§ EXERCISE:
Please write out exactly the lines of the data below from the line holding "Table 5. A cross-sectional" through the line holding "TABLE 4 Biowastes PRODY", and leave out the rest.

§ MATERIAL PROVIDED:

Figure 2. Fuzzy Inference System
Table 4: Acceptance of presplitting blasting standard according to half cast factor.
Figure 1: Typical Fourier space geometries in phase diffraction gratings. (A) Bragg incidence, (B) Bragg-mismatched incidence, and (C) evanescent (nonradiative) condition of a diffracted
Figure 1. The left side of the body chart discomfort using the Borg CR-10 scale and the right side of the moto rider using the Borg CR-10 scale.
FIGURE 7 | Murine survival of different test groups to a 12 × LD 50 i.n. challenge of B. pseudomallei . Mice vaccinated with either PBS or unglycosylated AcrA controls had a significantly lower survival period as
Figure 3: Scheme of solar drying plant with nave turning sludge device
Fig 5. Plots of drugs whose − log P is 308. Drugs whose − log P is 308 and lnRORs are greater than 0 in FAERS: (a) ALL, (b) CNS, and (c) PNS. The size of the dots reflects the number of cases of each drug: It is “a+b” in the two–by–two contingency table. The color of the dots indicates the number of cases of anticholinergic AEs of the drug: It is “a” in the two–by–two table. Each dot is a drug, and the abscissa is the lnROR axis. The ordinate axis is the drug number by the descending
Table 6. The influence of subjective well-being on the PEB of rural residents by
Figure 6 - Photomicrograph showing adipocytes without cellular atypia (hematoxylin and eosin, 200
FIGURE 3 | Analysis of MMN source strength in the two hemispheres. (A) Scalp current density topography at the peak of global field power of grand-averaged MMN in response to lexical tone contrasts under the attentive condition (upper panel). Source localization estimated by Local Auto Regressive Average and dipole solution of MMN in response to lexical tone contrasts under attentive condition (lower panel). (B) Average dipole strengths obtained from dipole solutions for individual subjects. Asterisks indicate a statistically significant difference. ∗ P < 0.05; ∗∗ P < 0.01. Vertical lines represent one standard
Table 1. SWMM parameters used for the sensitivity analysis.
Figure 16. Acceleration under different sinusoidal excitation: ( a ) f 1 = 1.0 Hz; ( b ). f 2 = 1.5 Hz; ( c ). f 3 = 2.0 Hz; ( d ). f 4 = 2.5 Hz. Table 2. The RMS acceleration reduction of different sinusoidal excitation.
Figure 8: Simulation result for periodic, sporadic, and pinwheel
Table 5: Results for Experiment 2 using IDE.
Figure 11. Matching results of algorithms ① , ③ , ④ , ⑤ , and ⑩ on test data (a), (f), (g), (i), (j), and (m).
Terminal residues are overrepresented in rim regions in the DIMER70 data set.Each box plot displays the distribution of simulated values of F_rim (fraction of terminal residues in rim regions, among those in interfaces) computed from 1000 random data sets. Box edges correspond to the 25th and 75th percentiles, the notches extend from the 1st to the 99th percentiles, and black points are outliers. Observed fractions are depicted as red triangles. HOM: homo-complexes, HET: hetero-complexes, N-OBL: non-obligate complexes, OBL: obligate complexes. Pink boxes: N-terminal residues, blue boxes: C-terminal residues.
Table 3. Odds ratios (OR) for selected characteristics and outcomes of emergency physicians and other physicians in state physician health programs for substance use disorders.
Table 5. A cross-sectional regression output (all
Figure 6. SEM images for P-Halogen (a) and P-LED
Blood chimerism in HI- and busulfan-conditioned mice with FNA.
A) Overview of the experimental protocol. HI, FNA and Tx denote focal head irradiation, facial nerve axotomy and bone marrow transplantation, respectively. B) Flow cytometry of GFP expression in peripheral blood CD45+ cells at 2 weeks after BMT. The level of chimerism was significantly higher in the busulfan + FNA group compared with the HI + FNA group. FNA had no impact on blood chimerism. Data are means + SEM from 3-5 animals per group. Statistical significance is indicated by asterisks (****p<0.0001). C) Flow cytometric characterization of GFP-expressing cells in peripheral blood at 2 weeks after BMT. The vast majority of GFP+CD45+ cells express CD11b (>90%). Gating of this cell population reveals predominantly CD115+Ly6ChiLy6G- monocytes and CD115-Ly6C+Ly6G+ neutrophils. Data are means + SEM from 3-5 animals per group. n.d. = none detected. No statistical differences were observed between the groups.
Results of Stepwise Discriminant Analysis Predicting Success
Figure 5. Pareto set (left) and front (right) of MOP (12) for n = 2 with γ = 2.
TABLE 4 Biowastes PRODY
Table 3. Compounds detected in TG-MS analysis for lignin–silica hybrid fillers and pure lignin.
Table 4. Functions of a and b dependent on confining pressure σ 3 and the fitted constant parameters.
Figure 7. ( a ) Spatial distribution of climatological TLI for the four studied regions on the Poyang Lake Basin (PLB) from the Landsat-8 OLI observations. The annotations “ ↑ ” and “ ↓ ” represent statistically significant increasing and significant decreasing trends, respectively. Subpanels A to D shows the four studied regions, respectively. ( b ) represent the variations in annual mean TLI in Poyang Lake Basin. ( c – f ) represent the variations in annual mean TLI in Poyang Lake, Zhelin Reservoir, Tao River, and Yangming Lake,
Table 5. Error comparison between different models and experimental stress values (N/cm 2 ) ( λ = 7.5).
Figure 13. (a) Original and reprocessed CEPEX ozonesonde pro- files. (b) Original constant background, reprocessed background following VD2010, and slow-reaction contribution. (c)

§ EXERCISE RESPONSE:
Table 5. A cross-sectional regression output (all
Figure 6. SEM images for P-Halogen (a) and P-LED
Blood chimerism in HI- and busulfan-conditioned mice with FNA.
A) Overview of the experimental protocol. HI, FNA and Tx denote focal head irradiation, facial nerve axotomy and bone marrow transplantation, respectively. B) Flow cytometry of GFP expression in peripheral blood CD45+ cells at 2 weeks after BMT. The level of chimerism was significantly higher in the busulfan + FNA group compared with the HI + FNA group. FNA had no impact on blood chimerism. Data are means + SEM from 3-5 animals per group. Statistical significance is indicated by asterisks (****p<0.0001). C) Flow cytometric characterization of GFP-expressing cells in peripheral blood at 2 weeks after BMT. The vast majority of GFP+CD45+ cells express CD11b (>90%). Gating of this cell population reveals predominantly CD115+Ly6ChiLy6G- monocytes and CD115-Ly6C+Ly6G+ neutrophils. Data are means + SEM from 3-5 animals per group. n.d. = none detected. No statistical differences were observed between the groups.
Results of Stepwise Discriminant Analysis Predicting Success
Figure 5. Pareto set (left) and front (right) of MOP (12) for n = 2 with γ = 2.
TABLE 4 Biowastes PRODY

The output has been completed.